# [Entries taken from a collection]

■ ■ ■ ■

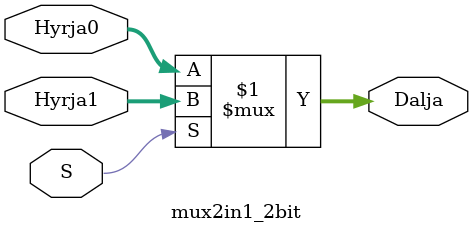
<source format=v>
`timescale 1ns / 1ps


module mux2in1_2bit(
    input [1:0]Hyrja0,
    input[1:0] Hyrja1,
    input S,
    output [1:0]Dalja
    );
     assign Dalja = S ? Hyrja1 : Hyrja0;
endmodule

</source>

■ ■ ■ ■

# [TASK STATEMENT]
Extract each line from the entries above that contains the string "Dalja".

# [THE COMPLETED TASK]
    output [1:0]Dalja
     assign Dalja = S ? Hyrja1 : Hyrja0;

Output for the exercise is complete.